Aguia lifts Santa Barbara gold recoveries in Colombia
This operational discipline is also planned to restart exploration. Earlier in the year, Aguia reported the discovery of a new vein in his crafting work that he believed could connect two major sets of veins; This pointed to a larger meshwork style system. Channel samples taken from the newly identified vein returned 18.6 g/t, 16.49 g/t and 9.51 g/t gold, giving management even more reason to want the drill rods to return.
Aguia pointed to further exploration drilling from the September quarter of 2026, aligning that spending with broader cash generation from its Brazilian phosphate business.

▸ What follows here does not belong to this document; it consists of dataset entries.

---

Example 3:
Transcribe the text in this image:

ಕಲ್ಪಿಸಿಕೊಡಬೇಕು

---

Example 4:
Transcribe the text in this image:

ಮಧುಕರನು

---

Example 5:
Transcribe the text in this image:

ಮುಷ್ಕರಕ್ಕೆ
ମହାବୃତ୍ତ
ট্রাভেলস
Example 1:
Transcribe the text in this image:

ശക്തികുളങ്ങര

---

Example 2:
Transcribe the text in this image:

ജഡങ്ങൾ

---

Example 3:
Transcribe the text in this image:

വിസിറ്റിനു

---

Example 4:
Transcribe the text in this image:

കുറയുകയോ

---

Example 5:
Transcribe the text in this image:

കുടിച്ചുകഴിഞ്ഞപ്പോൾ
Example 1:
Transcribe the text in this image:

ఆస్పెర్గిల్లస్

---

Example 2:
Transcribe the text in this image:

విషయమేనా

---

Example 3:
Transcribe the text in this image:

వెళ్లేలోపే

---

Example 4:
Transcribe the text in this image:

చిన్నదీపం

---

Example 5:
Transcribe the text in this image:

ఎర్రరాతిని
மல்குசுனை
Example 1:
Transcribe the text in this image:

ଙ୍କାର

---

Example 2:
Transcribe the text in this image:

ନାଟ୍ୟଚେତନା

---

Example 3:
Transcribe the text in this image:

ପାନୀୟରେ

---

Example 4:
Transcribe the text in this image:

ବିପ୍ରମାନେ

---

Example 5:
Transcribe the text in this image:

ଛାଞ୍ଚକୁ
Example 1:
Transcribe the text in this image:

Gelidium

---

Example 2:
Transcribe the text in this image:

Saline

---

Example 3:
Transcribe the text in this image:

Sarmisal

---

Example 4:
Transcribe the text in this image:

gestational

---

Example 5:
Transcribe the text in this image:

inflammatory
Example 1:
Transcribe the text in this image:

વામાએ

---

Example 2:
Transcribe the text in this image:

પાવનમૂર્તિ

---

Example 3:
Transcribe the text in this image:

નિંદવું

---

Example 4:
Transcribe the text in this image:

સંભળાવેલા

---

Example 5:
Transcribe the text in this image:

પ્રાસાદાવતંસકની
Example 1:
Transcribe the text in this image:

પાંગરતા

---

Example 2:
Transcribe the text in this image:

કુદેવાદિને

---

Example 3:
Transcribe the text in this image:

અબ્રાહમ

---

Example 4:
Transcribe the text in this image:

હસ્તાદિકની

It is moving towards obtaining an operating license early next year and first sales by mid-2026, having signed letters of intent for 54,000 tonnes of premium PAMPAFOS product in Três Estradas, Rio Grande do Sul and Uruguay in southern Brazil.
Aguia is also eliminating distractions and earlier this month agreed to divest its non-core Atocha silver project in Colombia for C$1 million in cash at closing and maintain a 25 percent equity position in a future liquidity event.

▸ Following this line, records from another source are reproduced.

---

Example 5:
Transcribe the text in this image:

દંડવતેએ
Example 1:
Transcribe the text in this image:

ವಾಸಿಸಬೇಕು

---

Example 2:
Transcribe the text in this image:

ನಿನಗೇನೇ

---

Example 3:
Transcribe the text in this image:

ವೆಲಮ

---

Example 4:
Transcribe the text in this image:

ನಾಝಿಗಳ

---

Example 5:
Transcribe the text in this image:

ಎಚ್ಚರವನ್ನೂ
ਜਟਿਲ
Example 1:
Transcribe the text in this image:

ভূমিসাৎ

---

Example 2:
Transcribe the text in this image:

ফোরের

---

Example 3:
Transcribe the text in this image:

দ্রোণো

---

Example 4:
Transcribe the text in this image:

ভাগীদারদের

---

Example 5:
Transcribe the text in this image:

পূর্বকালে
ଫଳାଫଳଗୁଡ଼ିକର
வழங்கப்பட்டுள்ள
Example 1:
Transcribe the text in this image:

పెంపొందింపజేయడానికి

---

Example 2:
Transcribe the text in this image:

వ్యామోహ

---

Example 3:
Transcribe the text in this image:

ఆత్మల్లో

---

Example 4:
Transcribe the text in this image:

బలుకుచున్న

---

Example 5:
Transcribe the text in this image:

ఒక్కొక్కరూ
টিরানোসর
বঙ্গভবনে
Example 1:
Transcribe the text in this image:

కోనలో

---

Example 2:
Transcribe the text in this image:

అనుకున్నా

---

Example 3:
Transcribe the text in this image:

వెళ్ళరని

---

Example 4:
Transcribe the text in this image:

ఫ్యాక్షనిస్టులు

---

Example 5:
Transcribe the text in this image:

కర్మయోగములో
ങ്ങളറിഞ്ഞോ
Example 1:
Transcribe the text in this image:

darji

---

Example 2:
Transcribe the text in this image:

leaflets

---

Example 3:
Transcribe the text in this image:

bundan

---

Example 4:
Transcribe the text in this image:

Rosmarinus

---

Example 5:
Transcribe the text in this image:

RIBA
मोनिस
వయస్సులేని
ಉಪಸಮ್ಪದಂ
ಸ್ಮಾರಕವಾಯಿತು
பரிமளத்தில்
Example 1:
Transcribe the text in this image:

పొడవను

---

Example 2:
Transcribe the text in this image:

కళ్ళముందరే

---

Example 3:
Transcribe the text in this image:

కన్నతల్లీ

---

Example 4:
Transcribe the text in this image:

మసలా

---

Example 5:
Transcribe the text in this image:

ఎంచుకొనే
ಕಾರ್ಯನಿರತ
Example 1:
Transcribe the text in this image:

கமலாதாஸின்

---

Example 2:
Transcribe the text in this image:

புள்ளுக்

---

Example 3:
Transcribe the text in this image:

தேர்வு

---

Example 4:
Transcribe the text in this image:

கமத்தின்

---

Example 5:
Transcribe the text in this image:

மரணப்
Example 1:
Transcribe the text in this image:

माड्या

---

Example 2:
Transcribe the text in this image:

For Aguia, Santa Barbara’s December cleanup is much more than a few extra ounces. The company has now shown that it can control the process, leverage recoveries, and generate cash without expending capital on the problem.
If Aguia can get recoveries above 80 percent and steadily increase yields, Santa Barbara should start to look like a real platform for growth. Add in Brazil’s phosphate cash engine and a weakened Colombian portfolio, and the pieces are falling into place for a much more focused and fiscally resilient 2026.